━━━ PROVIDED DATA

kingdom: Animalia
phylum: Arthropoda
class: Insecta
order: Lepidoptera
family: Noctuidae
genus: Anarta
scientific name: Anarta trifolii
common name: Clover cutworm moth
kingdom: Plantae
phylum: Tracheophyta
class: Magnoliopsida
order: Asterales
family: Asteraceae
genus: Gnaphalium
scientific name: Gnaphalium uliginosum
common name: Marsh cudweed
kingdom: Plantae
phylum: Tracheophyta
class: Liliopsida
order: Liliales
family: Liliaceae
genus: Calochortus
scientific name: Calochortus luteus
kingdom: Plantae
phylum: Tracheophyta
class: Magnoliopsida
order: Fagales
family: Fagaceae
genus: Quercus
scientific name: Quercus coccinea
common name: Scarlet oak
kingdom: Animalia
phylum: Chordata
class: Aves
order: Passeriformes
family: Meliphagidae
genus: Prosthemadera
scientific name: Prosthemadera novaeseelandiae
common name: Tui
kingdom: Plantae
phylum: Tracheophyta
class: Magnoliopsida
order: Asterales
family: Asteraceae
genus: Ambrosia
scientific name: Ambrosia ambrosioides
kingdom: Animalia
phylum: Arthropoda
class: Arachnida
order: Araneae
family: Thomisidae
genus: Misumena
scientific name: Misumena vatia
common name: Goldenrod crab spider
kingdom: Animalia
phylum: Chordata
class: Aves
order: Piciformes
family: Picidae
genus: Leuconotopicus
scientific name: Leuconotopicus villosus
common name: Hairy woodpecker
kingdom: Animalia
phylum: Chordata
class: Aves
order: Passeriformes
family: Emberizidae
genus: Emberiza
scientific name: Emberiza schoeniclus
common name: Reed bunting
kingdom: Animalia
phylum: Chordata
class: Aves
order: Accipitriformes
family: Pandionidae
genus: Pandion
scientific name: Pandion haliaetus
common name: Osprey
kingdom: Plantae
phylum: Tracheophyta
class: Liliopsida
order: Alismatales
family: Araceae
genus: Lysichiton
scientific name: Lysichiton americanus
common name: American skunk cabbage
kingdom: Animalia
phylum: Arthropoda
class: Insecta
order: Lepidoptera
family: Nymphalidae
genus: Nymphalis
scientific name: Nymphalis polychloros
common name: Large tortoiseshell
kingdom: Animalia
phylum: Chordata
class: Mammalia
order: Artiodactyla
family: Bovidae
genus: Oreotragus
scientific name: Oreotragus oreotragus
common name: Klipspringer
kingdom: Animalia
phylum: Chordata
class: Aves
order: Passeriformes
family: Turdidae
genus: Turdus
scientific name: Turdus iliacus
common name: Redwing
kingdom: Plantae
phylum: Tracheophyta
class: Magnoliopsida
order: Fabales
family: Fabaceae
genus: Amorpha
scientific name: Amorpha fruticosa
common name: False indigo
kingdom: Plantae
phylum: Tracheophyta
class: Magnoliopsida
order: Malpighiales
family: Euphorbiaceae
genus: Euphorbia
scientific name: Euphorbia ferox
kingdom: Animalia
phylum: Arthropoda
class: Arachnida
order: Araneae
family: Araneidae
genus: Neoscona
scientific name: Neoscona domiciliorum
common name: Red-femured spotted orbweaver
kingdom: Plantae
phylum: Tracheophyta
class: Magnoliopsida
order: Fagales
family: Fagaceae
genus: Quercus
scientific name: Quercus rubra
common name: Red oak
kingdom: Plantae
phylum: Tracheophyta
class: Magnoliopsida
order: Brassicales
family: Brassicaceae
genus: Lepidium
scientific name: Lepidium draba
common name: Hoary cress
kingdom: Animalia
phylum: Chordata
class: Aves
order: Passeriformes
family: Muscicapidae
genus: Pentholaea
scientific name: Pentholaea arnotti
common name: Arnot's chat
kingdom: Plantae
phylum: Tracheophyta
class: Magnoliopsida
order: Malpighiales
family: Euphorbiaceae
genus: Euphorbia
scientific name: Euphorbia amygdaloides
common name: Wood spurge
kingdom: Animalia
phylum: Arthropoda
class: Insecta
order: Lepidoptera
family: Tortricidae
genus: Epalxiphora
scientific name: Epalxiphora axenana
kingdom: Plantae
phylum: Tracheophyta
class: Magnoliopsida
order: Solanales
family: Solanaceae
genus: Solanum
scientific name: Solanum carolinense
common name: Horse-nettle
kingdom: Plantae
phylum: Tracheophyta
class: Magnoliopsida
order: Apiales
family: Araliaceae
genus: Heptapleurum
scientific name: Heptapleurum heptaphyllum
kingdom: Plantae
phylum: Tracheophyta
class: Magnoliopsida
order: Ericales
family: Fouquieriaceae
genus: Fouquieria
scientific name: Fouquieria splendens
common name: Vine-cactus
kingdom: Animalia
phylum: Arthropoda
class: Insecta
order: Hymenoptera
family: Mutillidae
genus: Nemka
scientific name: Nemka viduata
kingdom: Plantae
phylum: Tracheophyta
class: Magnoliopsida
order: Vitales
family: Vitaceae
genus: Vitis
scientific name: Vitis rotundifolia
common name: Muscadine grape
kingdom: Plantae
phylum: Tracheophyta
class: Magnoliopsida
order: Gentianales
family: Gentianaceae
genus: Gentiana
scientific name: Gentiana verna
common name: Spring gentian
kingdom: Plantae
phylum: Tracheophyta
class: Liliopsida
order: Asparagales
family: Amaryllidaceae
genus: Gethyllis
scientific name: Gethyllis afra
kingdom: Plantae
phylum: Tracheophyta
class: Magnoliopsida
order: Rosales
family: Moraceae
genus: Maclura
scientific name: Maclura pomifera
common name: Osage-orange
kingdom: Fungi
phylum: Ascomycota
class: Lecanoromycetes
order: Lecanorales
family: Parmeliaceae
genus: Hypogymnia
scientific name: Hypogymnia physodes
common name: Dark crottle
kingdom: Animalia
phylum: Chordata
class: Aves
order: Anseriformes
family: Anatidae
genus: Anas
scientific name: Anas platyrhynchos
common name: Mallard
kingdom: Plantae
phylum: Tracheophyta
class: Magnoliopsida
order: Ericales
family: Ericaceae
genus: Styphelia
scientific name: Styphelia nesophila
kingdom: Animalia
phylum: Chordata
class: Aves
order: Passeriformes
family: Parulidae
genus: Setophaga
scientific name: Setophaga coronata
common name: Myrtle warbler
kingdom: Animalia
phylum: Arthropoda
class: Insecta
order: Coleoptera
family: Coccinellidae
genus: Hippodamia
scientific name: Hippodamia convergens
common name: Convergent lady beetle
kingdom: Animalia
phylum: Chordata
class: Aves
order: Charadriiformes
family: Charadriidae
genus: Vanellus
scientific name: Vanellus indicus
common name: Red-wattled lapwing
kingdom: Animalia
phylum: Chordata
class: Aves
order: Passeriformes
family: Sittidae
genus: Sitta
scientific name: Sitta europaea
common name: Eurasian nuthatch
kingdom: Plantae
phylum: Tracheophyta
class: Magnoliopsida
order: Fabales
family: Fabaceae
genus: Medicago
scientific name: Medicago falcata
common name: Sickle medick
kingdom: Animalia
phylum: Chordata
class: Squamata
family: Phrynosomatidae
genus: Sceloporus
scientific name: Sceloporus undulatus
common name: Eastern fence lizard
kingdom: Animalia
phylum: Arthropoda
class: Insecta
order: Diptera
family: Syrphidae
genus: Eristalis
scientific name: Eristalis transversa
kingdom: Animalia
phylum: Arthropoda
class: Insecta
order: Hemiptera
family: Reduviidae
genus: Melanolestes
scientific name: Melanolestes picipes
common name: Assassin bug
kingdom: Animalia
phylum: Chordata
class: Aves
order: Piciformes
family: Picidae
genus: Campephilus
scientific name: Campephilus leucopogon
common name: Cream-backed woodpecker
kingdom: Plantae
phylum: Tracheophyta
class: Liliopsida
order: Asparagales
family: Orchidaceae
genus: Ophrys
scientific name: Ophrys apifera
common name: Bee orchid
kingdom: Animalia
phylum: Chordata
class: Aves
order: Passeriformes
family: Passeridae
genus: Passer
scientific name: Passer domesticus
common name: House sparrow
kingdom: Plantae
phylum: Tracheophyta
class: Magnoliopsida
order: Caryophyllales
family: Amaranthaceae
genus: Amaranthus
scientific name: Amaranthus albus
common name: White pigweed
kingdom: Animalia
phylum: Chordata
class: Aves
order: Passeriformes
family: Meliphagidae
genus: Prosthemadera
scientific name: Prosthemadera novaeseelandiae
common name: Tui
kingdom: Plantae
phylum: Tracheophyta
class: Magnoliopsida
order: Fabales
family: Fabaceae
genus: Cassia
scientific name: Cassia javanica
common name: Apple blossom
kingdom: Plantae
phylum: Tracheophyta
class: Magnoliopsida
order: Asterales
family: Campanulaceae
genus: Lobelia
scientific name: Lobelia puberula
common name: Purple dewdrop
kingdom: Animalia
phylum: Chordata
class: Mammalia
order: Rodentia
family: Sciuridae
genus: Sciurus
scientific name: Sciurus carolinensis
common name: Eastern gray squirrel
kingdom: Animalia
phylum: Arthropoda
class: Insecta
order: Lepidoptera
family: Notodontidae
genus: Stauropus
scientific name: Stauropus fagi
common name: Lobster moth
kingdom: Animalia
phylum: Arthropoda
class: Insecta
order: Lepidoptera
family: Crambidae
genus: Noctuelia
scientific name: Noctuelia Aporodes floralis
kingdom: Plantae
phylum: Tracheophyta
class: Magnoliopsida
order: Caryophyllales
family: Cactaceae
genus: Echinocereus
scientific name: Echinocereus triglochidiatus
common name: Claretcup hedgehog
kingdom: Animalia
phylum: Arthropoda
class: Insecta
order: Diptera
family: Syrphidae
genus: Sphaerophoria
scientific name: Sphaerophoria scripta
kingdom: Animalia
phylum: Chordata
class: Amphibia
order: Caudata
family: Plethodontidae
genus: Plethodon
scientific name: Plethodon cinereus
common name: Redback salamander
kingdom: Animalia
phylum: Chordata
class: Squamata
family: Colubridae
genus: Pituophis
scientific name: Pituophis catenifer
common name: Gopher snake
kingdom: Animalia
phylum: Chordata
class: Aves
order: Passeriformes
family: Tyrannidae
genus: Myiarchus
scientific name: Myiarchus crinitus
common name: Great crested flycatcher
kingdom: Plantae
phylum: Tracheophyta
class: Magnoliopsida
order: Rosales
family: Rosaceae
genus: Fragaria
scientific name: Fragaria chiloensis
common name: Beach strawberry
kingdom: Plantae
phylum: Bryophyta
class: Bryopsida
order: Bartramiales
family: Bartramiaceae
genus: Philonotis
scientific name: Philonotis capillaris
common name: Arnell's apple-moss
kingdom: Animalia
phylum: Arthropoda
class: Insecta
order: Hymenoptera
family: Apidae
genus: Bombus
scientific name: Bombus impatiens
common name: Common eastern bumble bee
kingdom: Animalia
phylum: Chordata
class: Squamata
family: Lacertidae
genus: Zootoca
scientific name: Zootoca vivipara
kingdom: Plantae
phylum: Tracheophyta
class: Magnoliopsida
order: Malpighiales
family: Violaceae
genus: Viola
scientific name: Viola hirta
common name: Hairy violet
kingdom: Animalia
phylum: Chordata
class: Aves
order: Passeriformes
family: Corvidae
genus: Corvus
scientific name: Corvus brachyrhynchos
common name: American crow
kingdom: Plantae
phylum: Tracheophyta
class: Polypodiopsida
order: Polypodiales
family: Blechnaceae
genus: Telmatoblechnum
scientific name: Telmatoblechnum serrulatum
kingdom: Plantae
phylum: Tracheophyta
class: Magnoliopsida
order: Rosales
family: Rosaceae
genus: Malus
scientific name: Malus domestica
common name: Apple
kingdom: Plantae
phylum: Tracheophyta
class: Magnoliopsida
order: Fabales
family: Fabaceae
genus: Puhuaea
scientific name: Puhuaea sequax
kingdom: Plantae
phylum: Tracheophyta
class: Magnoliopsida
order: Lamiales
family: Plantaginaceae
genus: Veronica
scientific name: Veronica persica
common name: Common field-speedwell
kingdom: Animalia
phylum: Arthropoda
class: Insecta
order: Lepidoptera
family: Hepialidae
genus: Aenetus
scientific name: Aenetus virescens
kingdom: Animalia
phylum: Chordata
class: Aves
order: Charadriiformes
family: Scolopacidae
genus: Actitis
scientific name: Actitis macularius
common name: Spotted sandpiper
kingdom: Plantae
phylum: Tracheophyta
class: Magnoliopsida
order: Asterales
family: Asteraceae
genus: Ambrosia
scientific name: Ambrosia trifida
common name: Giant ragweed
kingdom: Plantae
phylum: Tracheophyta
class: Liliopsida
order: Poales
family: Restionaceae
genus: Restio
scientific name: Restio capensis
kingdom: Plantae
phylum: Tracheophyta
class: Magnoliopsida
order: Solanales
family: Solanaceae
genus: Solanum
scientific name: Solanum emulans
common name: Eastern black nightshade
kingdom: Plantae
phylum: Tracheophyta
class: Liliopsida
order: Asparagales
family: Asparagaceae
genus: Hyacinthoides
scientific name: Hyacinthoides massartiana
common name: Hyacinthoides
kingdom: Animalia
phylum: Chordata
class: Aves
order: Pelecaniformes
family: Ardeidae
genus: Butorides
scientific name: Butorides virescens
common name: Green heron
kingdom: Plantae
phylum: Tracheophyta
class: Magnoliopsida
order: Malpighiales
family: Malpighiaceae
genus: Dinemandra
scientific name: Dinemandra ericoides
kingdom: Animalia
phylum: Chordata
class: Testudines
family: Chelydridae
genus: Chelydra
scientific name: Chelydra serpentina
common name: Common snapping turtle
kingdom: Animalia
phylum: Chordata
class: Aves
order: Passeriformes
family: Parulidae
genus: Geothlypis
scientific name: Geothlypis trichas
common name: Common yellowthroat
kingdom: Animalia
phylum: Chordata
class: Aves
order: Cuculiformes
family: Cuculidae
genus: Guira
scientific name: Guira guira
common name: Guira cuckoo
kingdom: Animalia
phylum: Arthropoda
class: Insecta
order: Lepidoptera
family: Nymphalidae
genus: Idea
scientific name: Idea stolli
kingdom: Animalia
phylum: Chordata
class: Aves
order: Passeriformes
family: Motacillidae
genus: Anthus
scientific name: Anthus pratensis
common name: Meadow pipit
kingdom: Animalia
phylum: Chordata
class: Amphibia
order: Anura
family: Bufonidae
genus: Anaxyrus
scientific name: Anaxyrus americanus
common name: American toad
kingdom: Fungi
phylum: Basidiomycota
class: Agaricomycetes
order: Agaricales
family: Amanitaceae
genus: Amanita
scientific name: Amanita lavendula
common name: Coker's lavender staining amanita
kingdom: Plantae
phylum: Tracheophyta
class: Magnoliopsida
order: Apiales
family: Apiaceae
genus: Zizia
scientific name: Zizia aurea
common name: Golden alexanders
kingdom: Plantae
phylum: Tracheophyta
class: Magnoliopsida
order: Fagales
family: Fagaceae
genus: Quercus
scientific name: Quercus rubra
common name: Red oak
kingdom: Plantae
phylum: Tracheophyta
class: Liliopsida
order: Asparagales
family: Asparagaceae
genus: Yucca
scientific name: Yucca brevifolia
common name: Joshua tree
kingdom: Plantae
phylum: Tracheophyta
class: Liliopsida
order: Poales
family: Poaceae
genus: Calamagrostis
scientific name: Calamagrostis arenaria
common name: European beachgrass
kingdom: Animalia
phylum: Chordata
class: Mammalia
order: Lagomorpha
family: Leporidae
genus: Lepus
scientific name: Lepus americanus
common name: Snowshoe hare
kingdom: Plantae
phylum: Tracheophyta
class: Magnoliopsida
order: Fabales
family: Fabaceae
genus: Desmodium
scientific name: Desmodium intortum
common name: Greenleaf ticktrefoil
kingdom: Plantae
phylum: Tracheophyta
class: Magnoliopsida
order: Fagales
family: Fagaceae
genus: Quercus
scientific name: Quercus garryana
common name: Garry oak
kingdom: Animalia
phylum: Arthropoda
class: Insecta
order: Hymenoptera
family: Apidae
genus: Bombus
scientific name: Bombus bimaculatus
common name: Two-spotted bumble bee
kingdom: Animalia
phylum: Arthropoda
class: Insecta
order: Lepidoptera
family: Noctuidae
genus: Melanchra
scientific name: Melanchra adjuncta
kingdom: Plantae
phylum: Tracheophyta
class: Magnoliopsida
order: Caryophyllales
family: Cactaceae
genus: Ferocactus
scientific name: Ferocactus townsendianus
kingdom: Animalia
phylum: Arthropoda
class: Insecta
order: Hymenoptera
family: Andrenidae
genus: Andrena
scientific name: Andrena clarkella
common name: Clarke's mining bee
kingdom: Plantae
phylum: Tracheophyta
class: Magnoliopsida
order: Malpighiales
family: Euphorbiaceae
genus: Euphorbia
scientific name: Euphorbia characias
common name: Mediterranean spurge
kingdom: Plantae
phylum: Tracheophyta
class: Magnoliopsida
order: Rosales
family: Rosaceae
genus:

━━━━━━

WHAT YOU HAVE TO DO: Revise the lines that begin with the one containing "scientific name: Calamagrostis arenaria" and run through the final line, replacing every "common name" with "vernacular name" and leaving all else unchanged. Return only those lines.

ANSWER FOR THIS EXERCISE:
scientific name: Calamagrostis arenaria
vernacular name: European beachgrass
kingdom: Animalia
phylum: Chordata
class: Mammalia
order: Lagomorpha
family: Leporidae
genus: Lepus
scientific name: Lepus americanus
vernacular name: Snowshoe hare
kingdom: Plantae
phylum: Tracheophyta
class: Magnoliopsida
order: Fabales
family: Fabaceae
genus: Desmodium
scientific name: Desmodium intortum
vernacular name: Greenleaf ticktrefoil
kingdom: Plantae
phylum: Tracheophyta
class: Magnoliopsida
order: Fagales
family: Fagaceae
genus: Quercus
scientific name: Quercus garryana
vernacular name: Garry oak
kingdom: Animalia
phylum: Arthropoda
class: Insecta
order: Hymenoptera
family: Apidae
genus: Bombus
scientific name: Bombus bimaculatus
vernacular name: Two-spotted bumble bee
kingdom: Animalia
phylum: Arthropoda
class: Insecta
order: Lepidoptera
family: Noctuidae
genus: Melanchra
scientific name: Melanchra adjuncta
kingdom: Plantae
phylum: Tracheophyta
class: Magnoliopsida
order: Caryophyllales
family: Cactaceae
genus: Ferocactus
scientific name: Ferocactus townsendianus
kingdom: Animalia
phylum: Arthropoda
class: Insecta
order: Hymenoptera
family: Andrenidae
genus: Andrena
scientific name: Andrena clarkella
vernacular name: Clarke's mining bee
kingdom: Plantae
phylum: Tracheophyta
class: Magnoliopsida
order: Malpighiales
family: Euphorbiaceae
genus: Euphorbia
scientific name: Euphorbia characias
vernacular name: Mediterranean spurge
kingdom: Plantae
phylum: Tracheophyta
class: Magnoliopsida
order: Rosales
family: Rosaceae
genus:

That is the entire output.